Она улыбнулась, налегла на вызывающую мысли о Минотавре рогатку и канула в толпу. Олег Евгеньевич отчего-то тоже улыбнулся, неторопливо засек время и отступил к лотку с прессой. Петербуржский немец в девятом поколении, Шульцов выходил из дома, имея четверть часа форы. Сегодня это пришлось кстати – проездной историка был с ограничением повторного использования.

Народу все прибавлялось, на полу расплывались буроватые лужи, очередь завернулась еще раз, контролерша вступила в схватку с бойкой старушонкой в розовой девической куртке и беретике со стразами. Олег Евгеньевич с праздным любопытством наблюдал за стычкой, пока не истек отмеренный начальством питерского метрополитена срок, после чего приложил карточку к бдительному зеленому оку. Он и помыслить не мог, что делает уже второй шаг к точке невозвращения.

* * *

Саша Колпакова успевала – спасибо высокому мужчине профессорской наружности, – и все равно злости на вредную контролершу было больше, чем благодарности негаданному спасителю. И еще говорят, что женщина женщину всегда поймет… Поймет и сделает всё, чтобы помешать! Мало того, что мама перед выходом на работу затеяла убирать летнюю обувь, из-за чего Саша выскочила в последний момент с испорченным настроением, так еще и это! Девушка поправила выбившийся из-под воротника шарф и выбежала на перрон.

Судя по часам и расписанию, поезд как раз переползал Обводный канал, она еще успевала отдышаться и посмотреться в зеркальце. Последнее было ошибкой – карманные зеркала с увеличением созданы для того, что подмечать подлежащие устранению дефекты; окрылению или хотя бы уверенности в себе они не способствуют. Саша увидела покрасневший от холода и обиды нос, прорывающийся сквозь наспех наложенный тон прыщик и серебристые тени, вдруг показавшиеся кричащими. Исправлять было поздно, оставалось надвинуть поглубже капюшон, что девушка и проделала, уподобившись то ли киношному злодею, то ли инквизитору со страшной картинки.

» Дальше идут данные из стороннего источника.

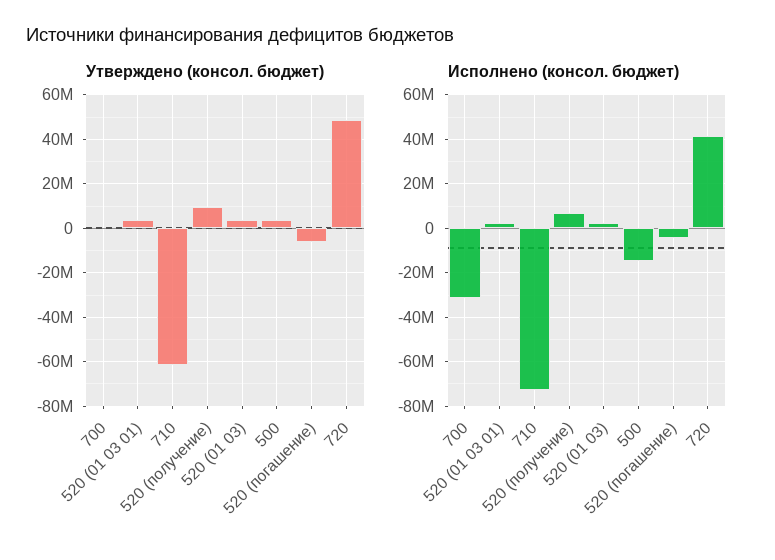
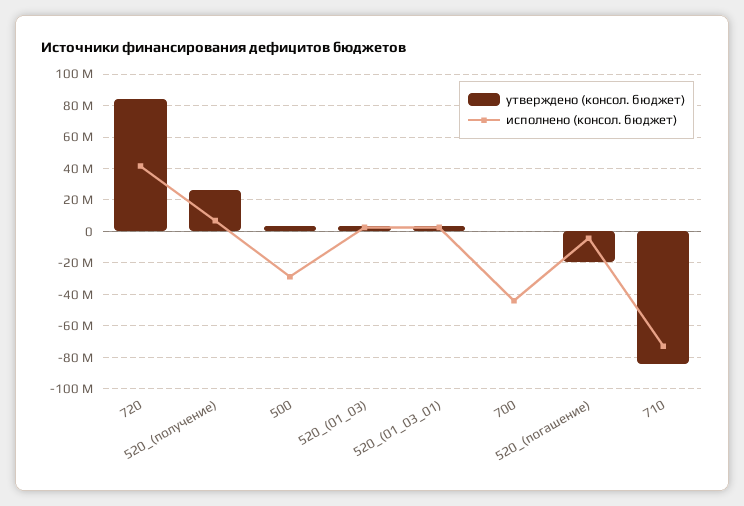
Утверждено (консол. бюджет), 710: -60000000 -> -85000000
Утверждено (консол. бюджет), 520 (получение): 10000000 -> 25000000
Утверждено (консол. бюджет), 520 (погашение): -5000000 -> -20000000
Утверждено (консол. бюджет), 720: 50000000 -> 85000000
Исполнено (консол. бюджет), 700: -30000000 -> -45000000
Исполнено (консол. бюджет), 500: -15000000 -> -30000000

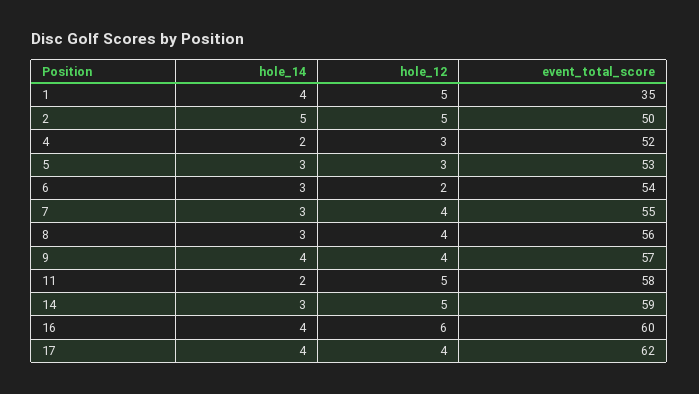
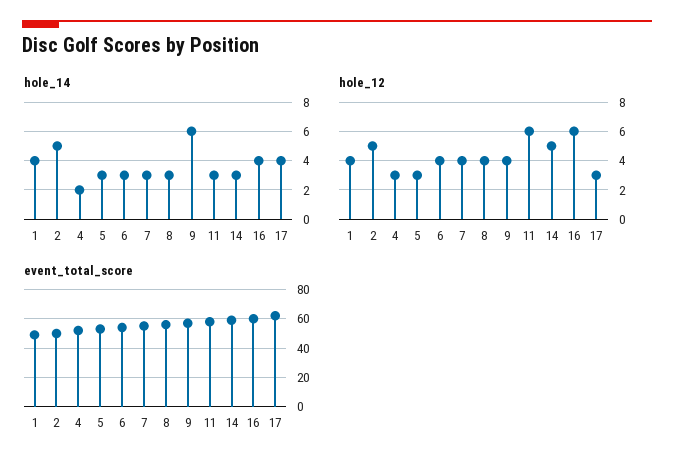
hole_12, 1: 5 -> 4
event_total_score, 1: 35 -> 50
hole_12, 6: 2 -> 4
hole_14, 9: 4 -> 6
hole_14, 11: 2 -> 3
hole_12, 11: 5 -> 6
hole_12, 17: 4 -> 3

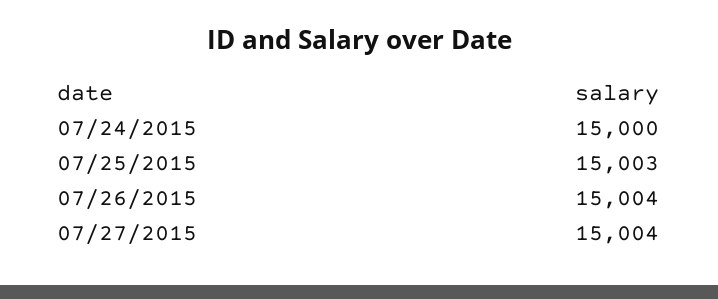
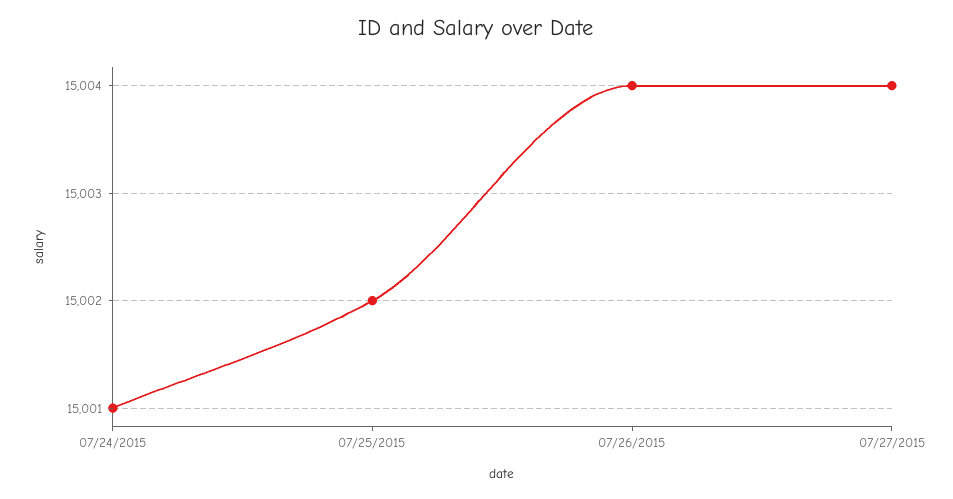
07/24/2015: 15000 -> 15001
07/25/2015: 15003 -> 15002

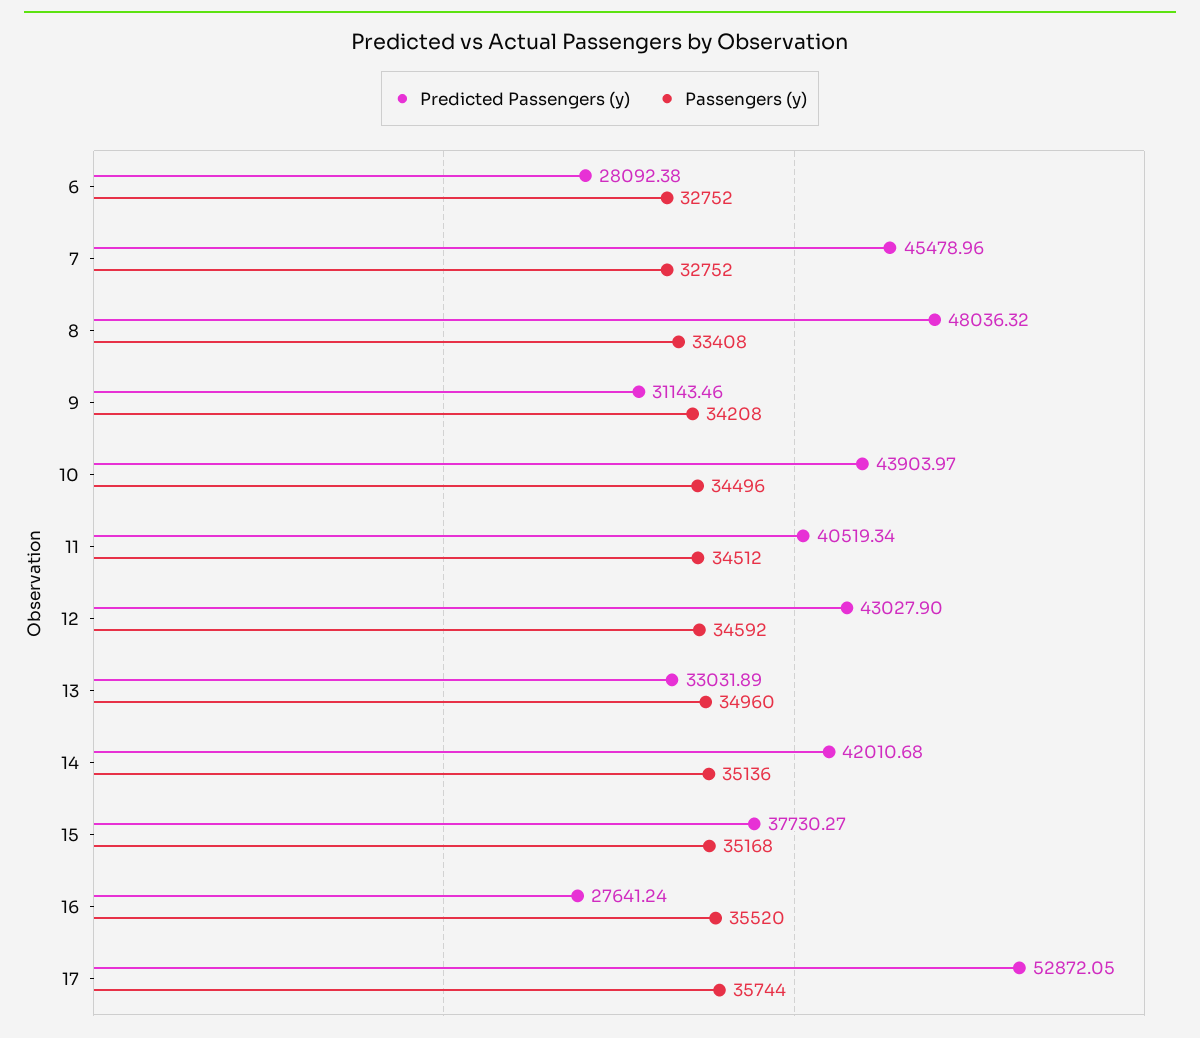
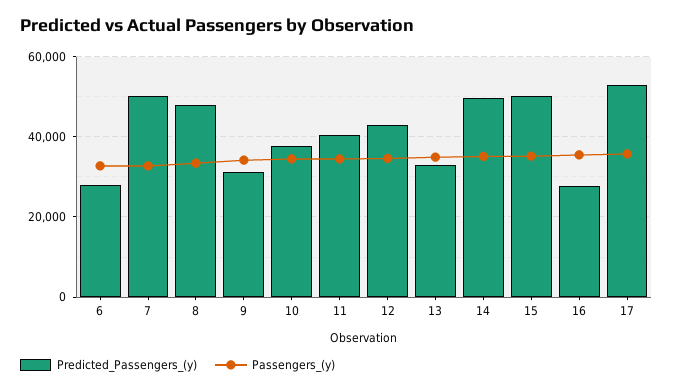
Predicted Passengers (y), 7: 45478.96 -> 50000
Predicted Passengers (y), 10: 43903.97 -> 38000
Predicted Passengers (y), 14: 42010.68 -> 50000
Predicted Passengers (y), 15: 37730.27 -> 50000

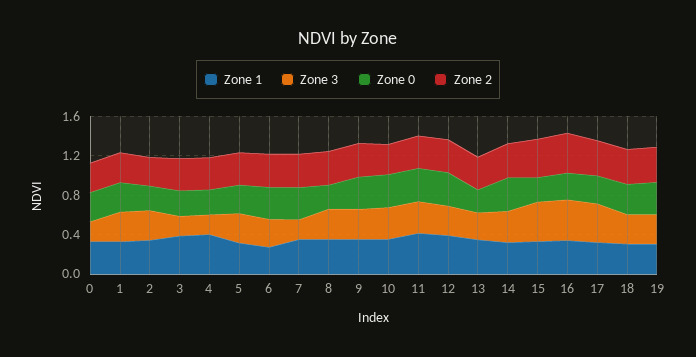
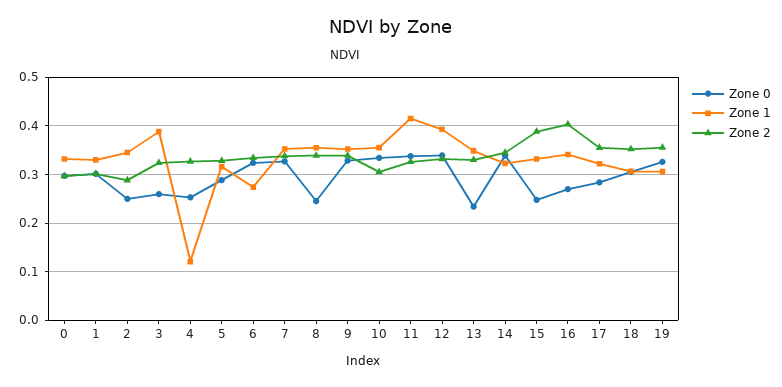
Zone 3, 0: 0.2 -> none
Zone 3, 1: 0.3 -> none
Zone 3, 2: 0.3 -> none
Zone 3, 3: 0.2 -> none
Zone 1, 4: 0.4 -> 0.12
Zone 3, 4: 0.2 -> none
Zone 3, 5: 0.3 -> none
Zone 3, 6: 0.3 -> none
Zone 3, 7: 0.2 -> none
Zone 3, 8: 0.3 -> none
Zone 3, 9: 0.3 -> none
Zone 3, 10: 0.3 -> none
Zone 3, 11: 0.3 -> none
Zone 3, 12: 0.3 -> none
Zone 3, 13: 0.3 -> none
Zone 3, 14: 0.3 -> none
Zone 3, 15: 0.4 -> none
Zone 3, 16: 0.4 -> none
Zone 3, 17: 0.4 -> none
Zone 3, 18: 0.3 -> none
Zone 3, 19: 0.3 -> none

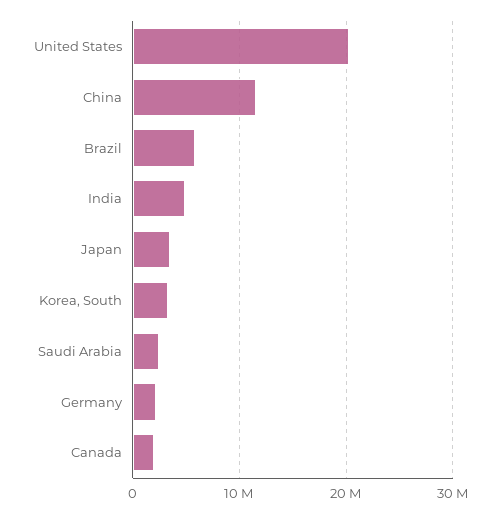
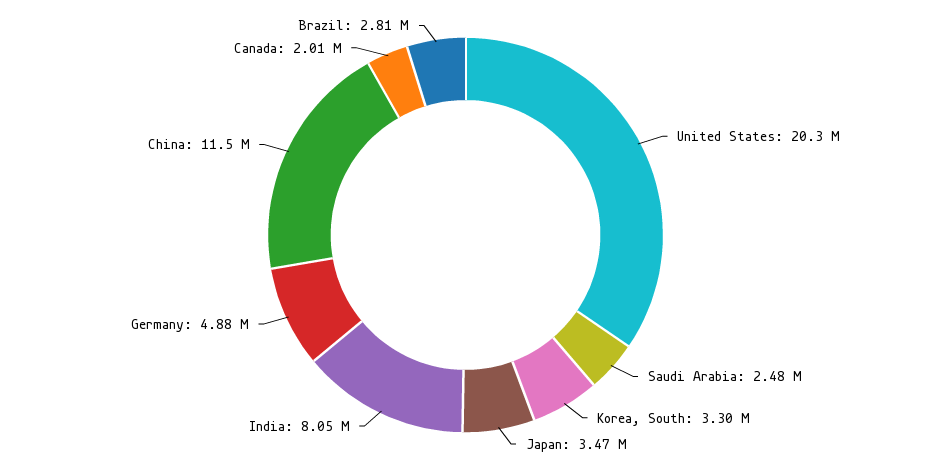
Brazil: 6000000 -> 2810000
India: 5000000 -> 8050000
Germany: 2000000 -> 4880000

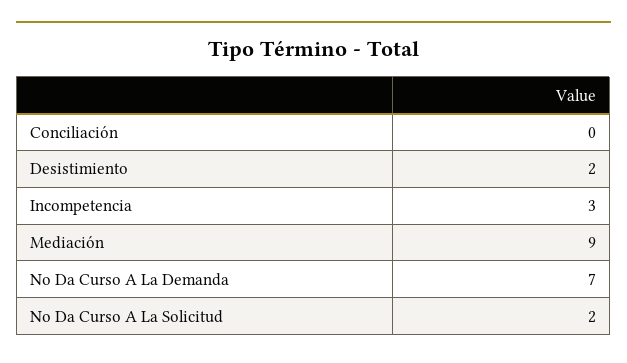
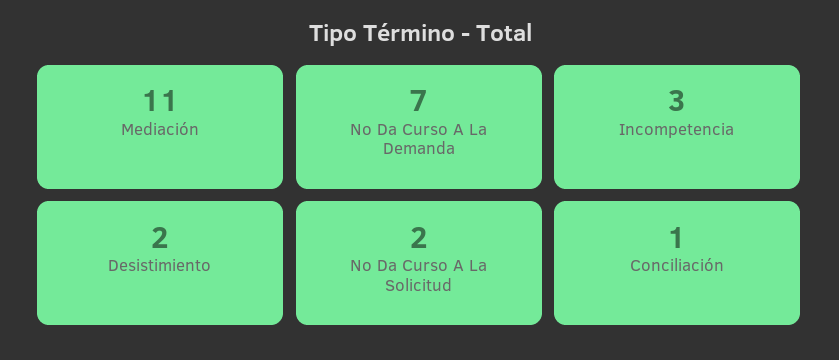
Conciliación: 0 -> 1
Mediación: 9 -> 11

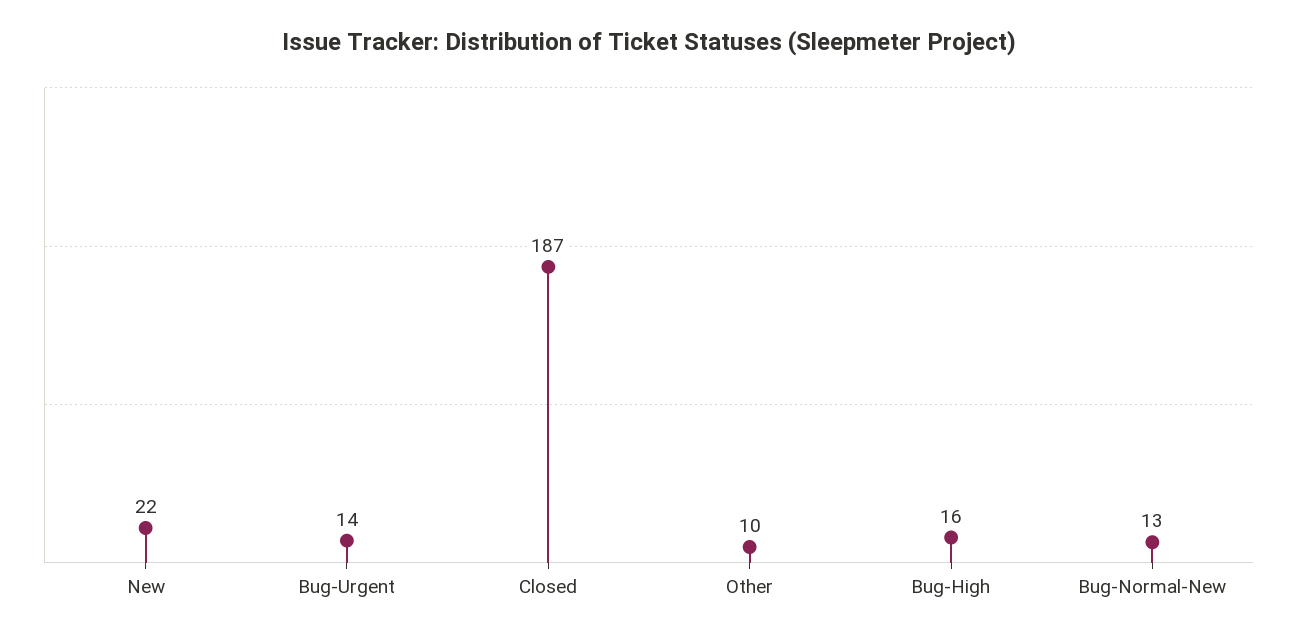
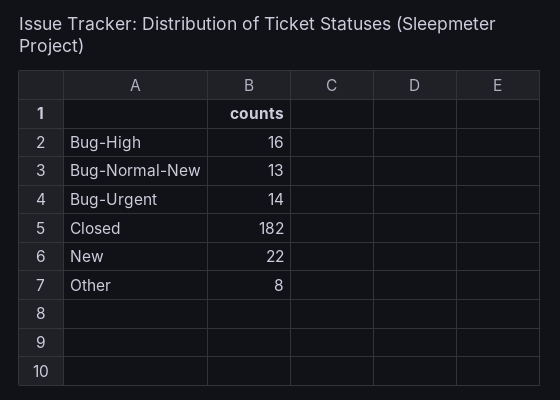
Closed: 187 -> 182
Other: 10 -> 8

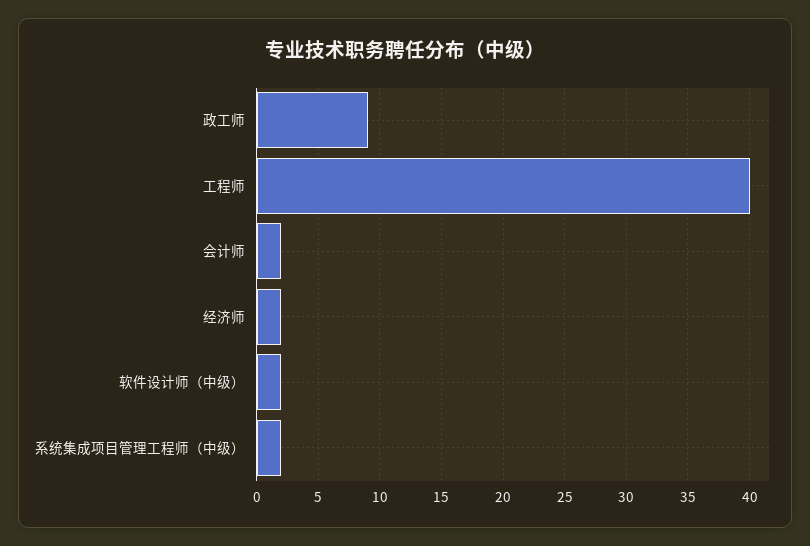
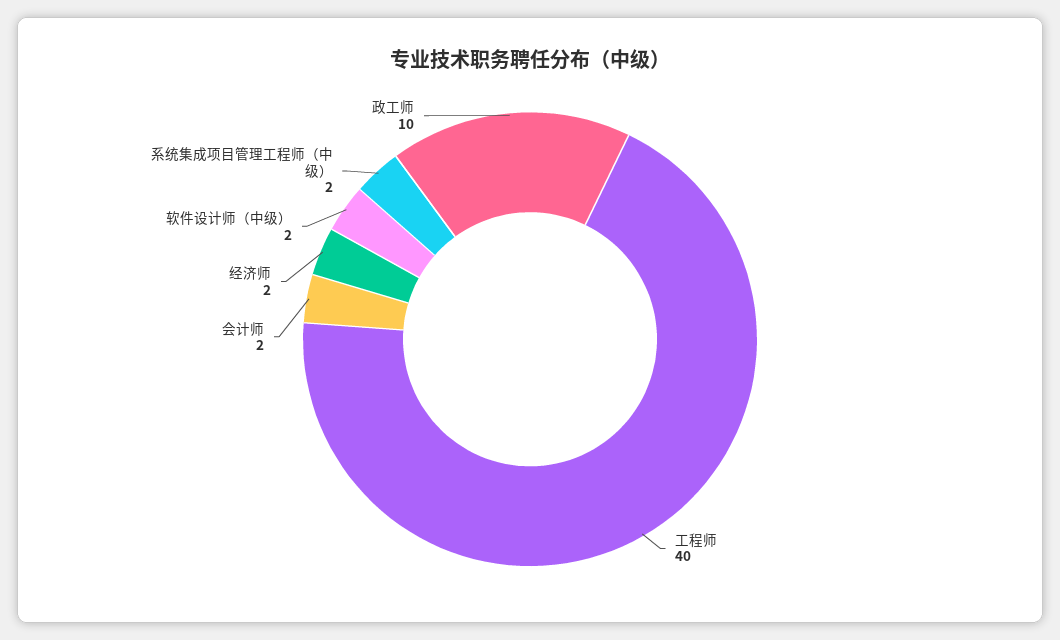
政工师: 9 -> 10

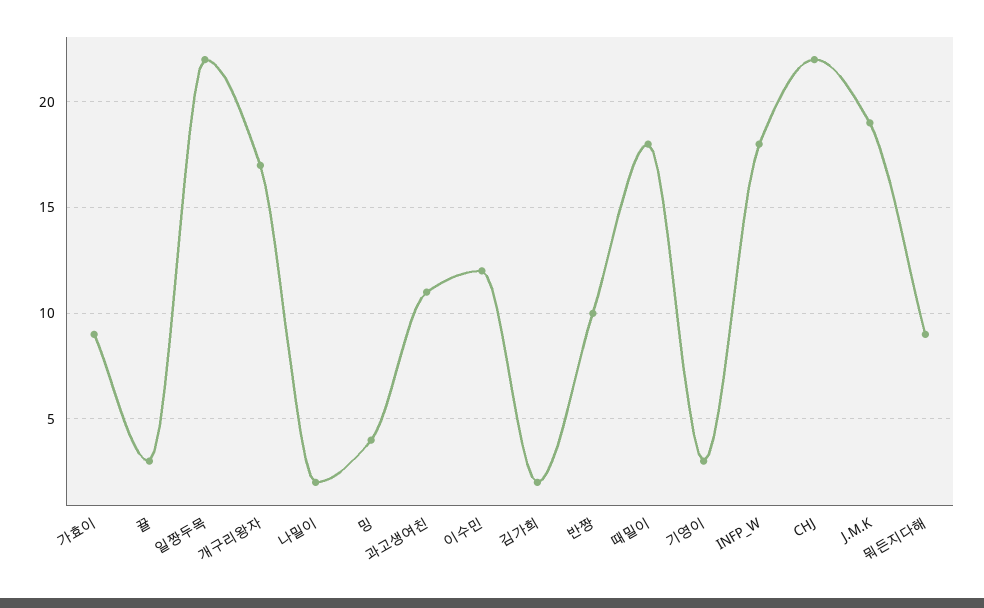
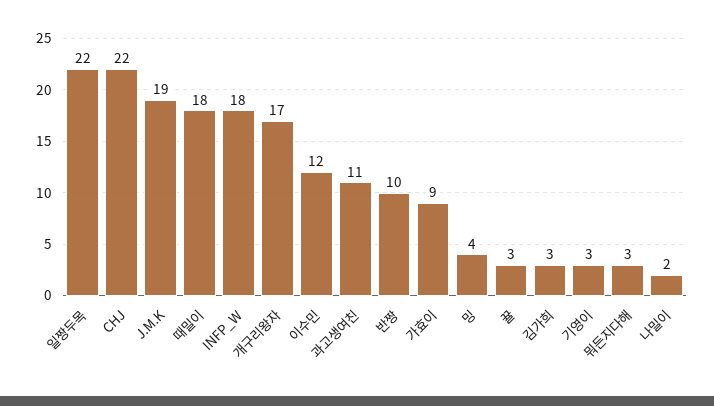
김가희: 2 -> 3
뭐든지다해: 9 -> 3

Оставшиеся минуты она просто ждала, борясь с привычкой облизывать от волнения губы. Держать язык в прямом смысле за зубами удавалось, зато сердце разогналось, будто перед экзаменом или вечерним рывком сквозь темные дворы. Саша росла под жуткие истории, мама и бабуня учили и научили девочку бояться машин, переохлаждений, инфекций вкупе с немытыми овощами и животными, гололедицы, катастроф и чужих людей. Сашуню провожали в школу до восьмого класса, мороженое во избежание ангин разрешалось есть только дома из блюдечка и растаявшим, фрукты мылись с мылом, а десятиминутная задержка без звонка оборачивалась дрожащими губами и корвалолом. В декабре Александре Сергеевне Колпаковой исполнялось двадцать шесть, и она оставалась девушкой в том смысле, который вкладывали в это слово наши придирчивые предки. Зато, к превеликой гордости родных, Саша являлась обладательницей золотой медали и красного диплома, к которому через три года имел все шансы прибавиться второй, не менее красный.